High-salt exposure induces macrophage polarization to promote proliferation and phenotypic transformation of co-cultured renal fibroblasts

Abstract

To investigate high-salt exposure-induced polarization of mononuclear macrophages and the changes in proliferation and phenotypic transformation of renal fibroblasts in a co-culture system. Cultured mononuclear macrophages were exposed to high salt (161 mmol/L Na +) for 2 h and the surface markers of M0, M1 and M2-type macrophages were detected with RT-qPCR. The culture medium of the macrophages in normal and high-salt groups was collected for detection of the mRNA and protein levels of IL-6 and TGF-β1 using RT-qPCR and ELISA. A co-culture system of high salt-exposed macrophages and renal fibroblasts (NRK-49F) was established using a Transwell chamber, and the changes in proliferation and migration of NRK-49F cells were examined using EdU assay and Transwell assay, respectively. Western blotting was performed to detect the expressions of collagen I, collagen III and collagen α-SMA in NRK-49F cells. The high salt-exposed macrophages showed significantly increased mRNA levels of M2-type macrophage surface markers mannose receptor and arginase (P < 0.05).
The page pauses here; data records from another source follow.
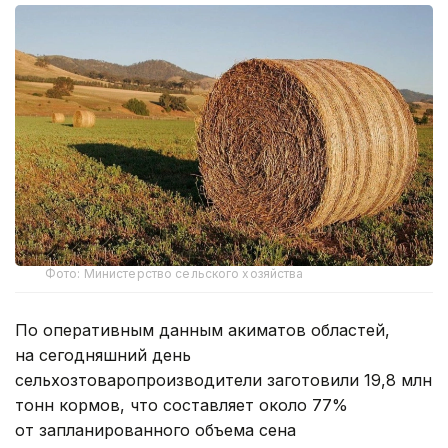
Фото: Министерство сельского хозяйства
По оперативным данным акиматов областей,
на сегодняшний день
сельхозтоваропроизводители заготовили 19,8 млн
тонн кормов, что составляет около 77%
от запланированного объема сена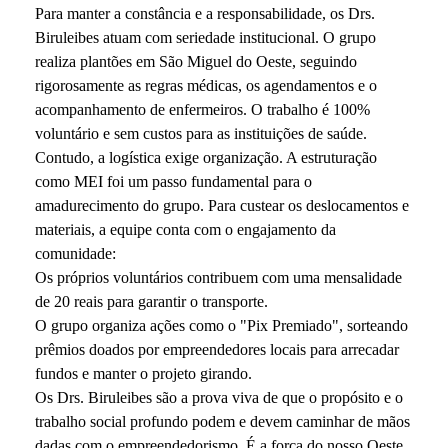
Para manter a constância e a responsabilidade, os Drs.
Biruleibes atuam com seriedade institucional. O grupo
realiza plantões em São Miguel do Oeste, seguindo
rigorosamente as regras médicas, os agendamentos e o
acompanhamento de enfermeiros. O trabalho é 100%
voluntário e sem custos para as instituições de saúde.
Contudo, a logística exige organização. A estruturação
como MEI foi um passo fundamental para o
amadurecimento do grupo. Para custear os deslocamentos e
materiais, a equipe conta com o engajamento da
comunidade:
Os próprios voluntários contribuem com uma mensalidade
de 20 reais para garantir o transporte.
O grupo organiza ações como o "Pix Premiado", sorteando
prêmios doados por empreendedores locais para arrecadar
fundos e manter o projeto girando.
Os Drs. Biruleibes são a prova viva de que o propósito e o
trabalho social profundo podem e devem caminhar de mãos
dadas com o empreendedorismo. É a força do nosso Oeste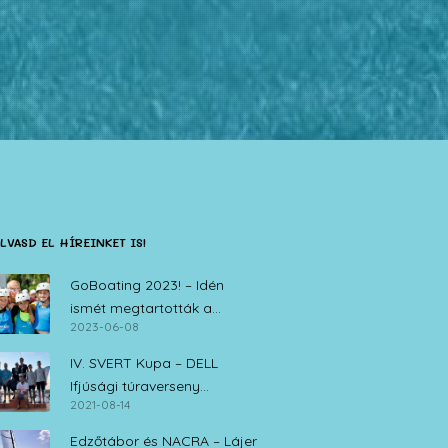
LVASD EL HÍREINKET IS!
GoBoating 2023! – Idén
ismét megtartották a
2023-06-08
vitorlás iskolák nyílt napját
IV. SVERT Kupa – DELL
Ifjúsági túraverseny
2021-08-14
Zamárdi, 2021. augusztus 14.
Edzőtábor és NACRA – Lájer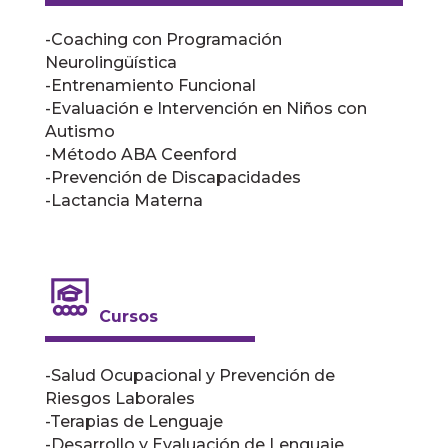
-Coaching con Programación
Neurolingüística
-Entrenamiento Funcional
-Evaluación e Intervención en Niños con
Autismo
-Método ABA Ceenford
-Prevención de Discapacidades
-Lactancia Materna
Cursos
-Salud Ocupacional y Prevención de
Riesgos Laborales
-Terapias de Lenguaje
-Desarrollo y Evaluación de Lenguaje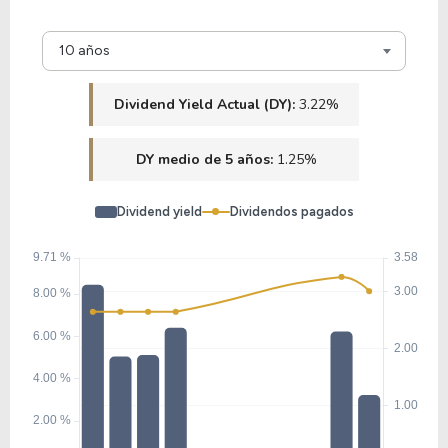
10 años
Dividend Yield Actual (DY):
3.22%
DY medio de 5 años:
1.25%
Dividend yield
Dividendos pagados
The results of EdU and Transwell assays showed that NRK-49F cells co-cultured with high salt-exposed macrophages exhibited significantly increased proliferation and migration ability (P < 0.05). Co-culture with high salt-exposed macrophages resulted in significantly enhanced protein expressions of collagen I, collagen III and α-SMA in NRK-49F cells (P < 0.05) and significantly increased levels of IL-6 and TGF-β1 in the culture medium (P < 0.05). High-salt exposure induces polarization of mononuclear macrophages into M2-type macrophages and promotes secretion of IL-6 and TGF-β1 by the macrophages to induce the proliferation and phenotypic transformation of NRK-49F cells.